In Decoy, Allan Gurganis' narrator reminisces on a lifetime of interactins with a much-idolized and sociable small-town doctor - a friend and neighbor now aloof in retirement after having cared for three generations of the protagonist's family. Ruminations become questions, which become the faintest acknowledgement of regret.

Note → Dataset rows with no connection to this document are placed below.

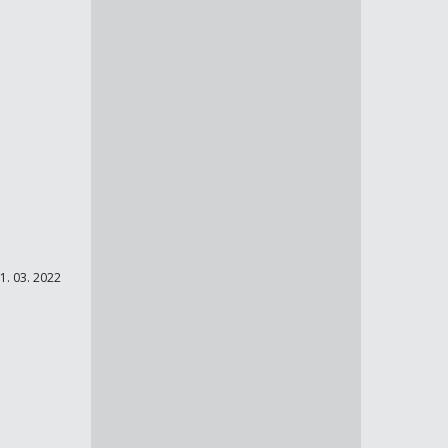
1. 03. 2022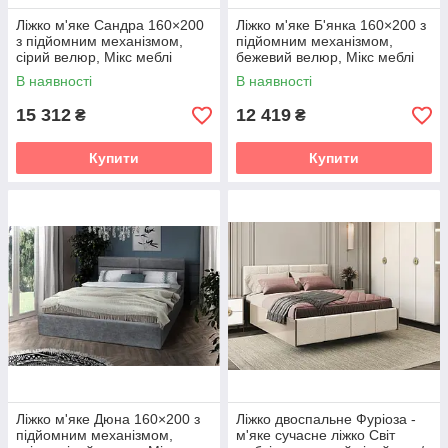
Ліжко м'яке Сандра 160×200
Ліжко м'яке Б'янка 160×200 з
з підйомним механізмом,
підйомним механізмом,
сірий велюр, Мікс меблі
бежевий велюр, Мікс меблі
В наявності
В наявності
15 312
12 419
₴
₴
Купити
Купити
Ліжко м'яке Дюна 160×200 з
Ліжко двоспальне Фуріоза -
підйомним механізмом,
м'яке сучасне ліжко Світ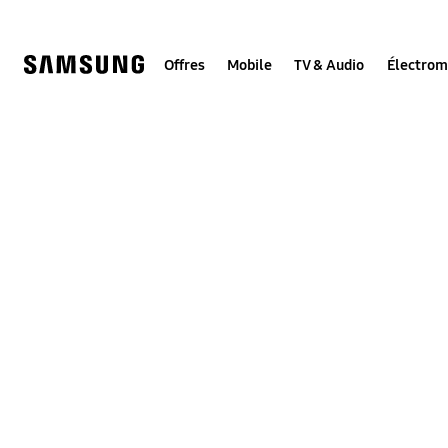
Skip
to
content
Offres
Mobile
TV & Audio
Électro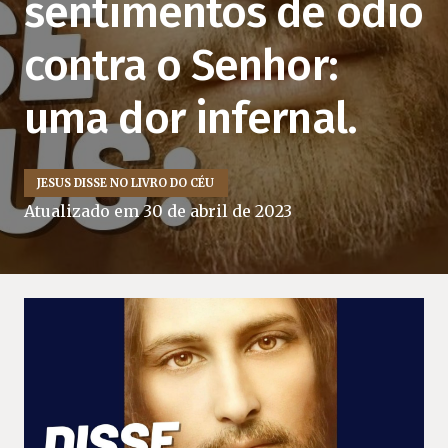
sentimentos de ódio
contra o Senhor:
uma dor infernal.
JESUS DISSE NO LIVRO DO CÉU
Atualizado em
30 de abril de 2023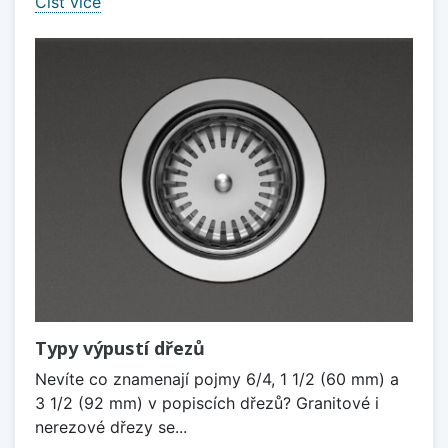
Číst více
Typy výpustí dřezů
Nevíte co znamenají pojmy 6/4, 1 1/2 (60 mm) a
3 1/2 (92 mm) v popiscích dřezů? Granitové i
nerezové dřezy se...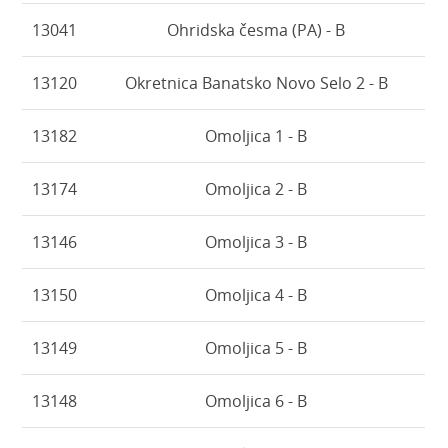
13041
Ohridska česma (PA) - B
13120
Okretnica Banatsko Novo Selo 2 - B
13182
Omoljica 1 - B
13174
Omoljica 2 - B
13146
Omoljica 3 - B
13150
Omoljica 4 - B
13149
Omoljica 5 - B
13148
Omoljica 6 - B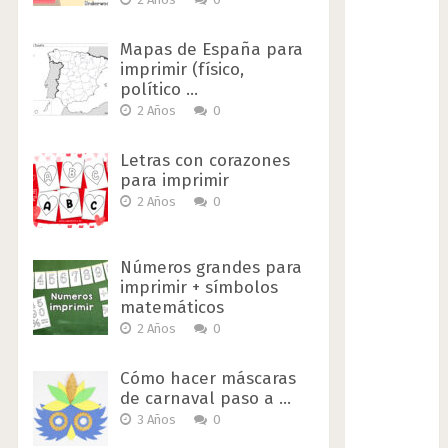
Mapas de España para
imprimir (físico,
político …
2 Años
0
Letras con corazones
para imprimir
2 Años
0
Números grandes para
imprimir + símbolos
matemáticos
2 Años
0
Cómo hacer máscaras
de carnaval paso a …
3 Años
0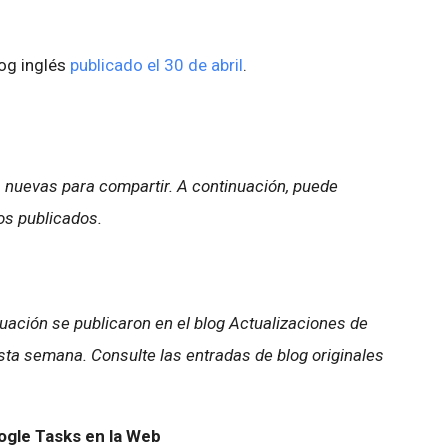
log inglés
publicado el 30 de abril
.
 nuevas para compartir. A continuación, puede
os publicados.
ación se publicaron en el blog Actualizaciones de
ta semana. Consulte las entradas de blog originales
ogle Tasks en la Web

Per the back-cover synopsis, "Like Ishiguro's The Remains of the Day, Decoy creates a vivid portrait of a comfortable life only half-led." It's a reasonable analogy, though the exploration of place in the small-town world of Falls, North Carolina adds a depth to the book's characters that is quite different from Ishiguro's works. And of course, the folksy writing style is on the other end of the spectrum from the writing of the more renown British author.
Gurganis' reviews reflect highly variable opinions on his works, and Decoy is no exception. In a way, I can understand - it's tough to say what Decoy is "about," its slight melancholy pervasive through the pages. That said, I found much to contemplate in the novella, and would recommend it.